Le confessionnal et autres frasques d’adolescent

Le jour de mes seize ans, nous invitons Jérémie, mon pote albinos,  dans la fermette de mes parents à la Meignanne. Nous picolons outrancièrement. Pour ma famille, c’est « normal » car nous devenons des hommes, alors alcool et cigarettes participent à notre entrée dans le club des adultes.

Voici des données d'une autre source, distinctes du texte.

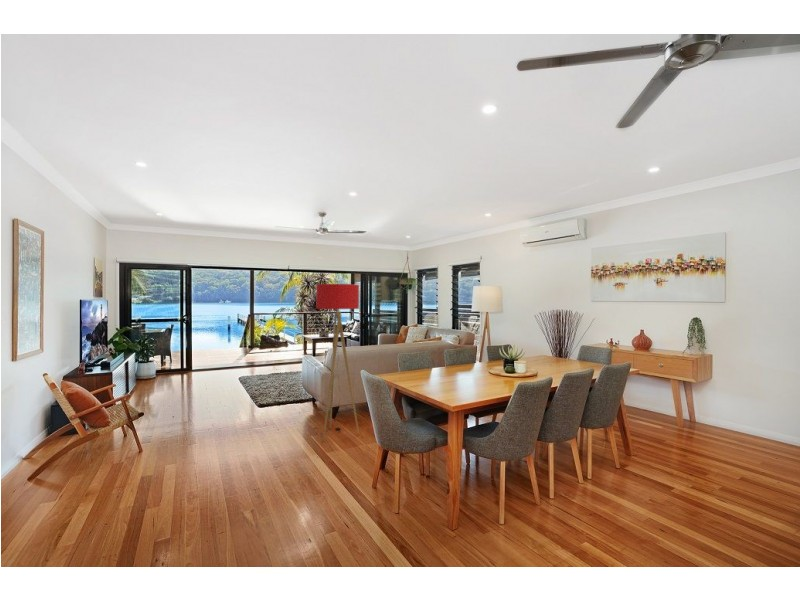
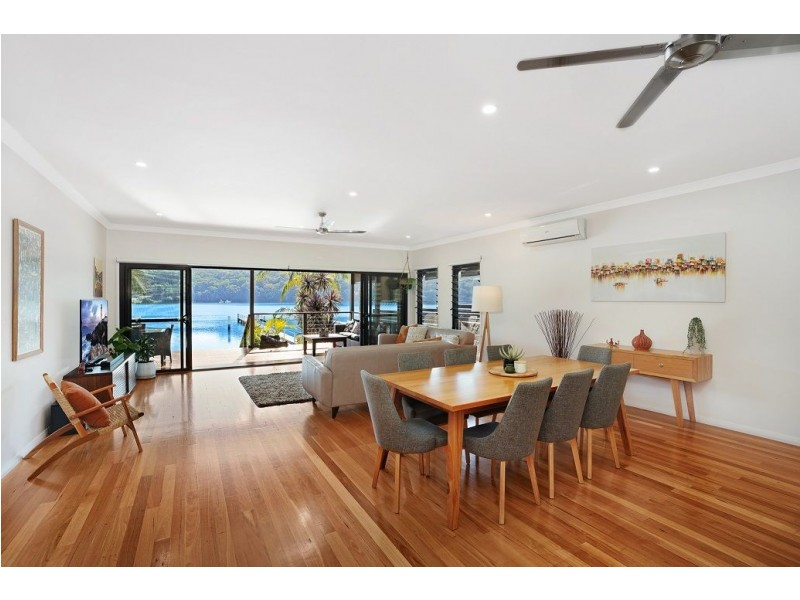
- floor lamp [315,283,360,442]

Nous écoutons à plein volume l’album « Deep Purple in Rock » qui nous propulse à l’assaut du village. Renégat, hérétique, mécréant, un peu tout ça dans le désordre, je ne trouve rien de mieux que vomir alcool et désespoir dans le bénitier de l’église du village.  

— C’est rock ! Voilà ce que je dis à Jérémie pour tenter de sauver la face et dissimuler l’intranquillité qui jour et nuit marche à mon bras. La cécité me guette. Elle trottine vers moi à petits pas ombreux. Je la vois venir avec ma vision zébrée, piquetée, mais je fais tout pour l’ignorer. Un choc à l’œil dans un angle de table a rajouté au glaucome un décollement de la rétine. Ça se manifeste par la brusque apparition de corps flottants ou de phosphènes dans le champ visuel et par l'amputation lente de celui-ci.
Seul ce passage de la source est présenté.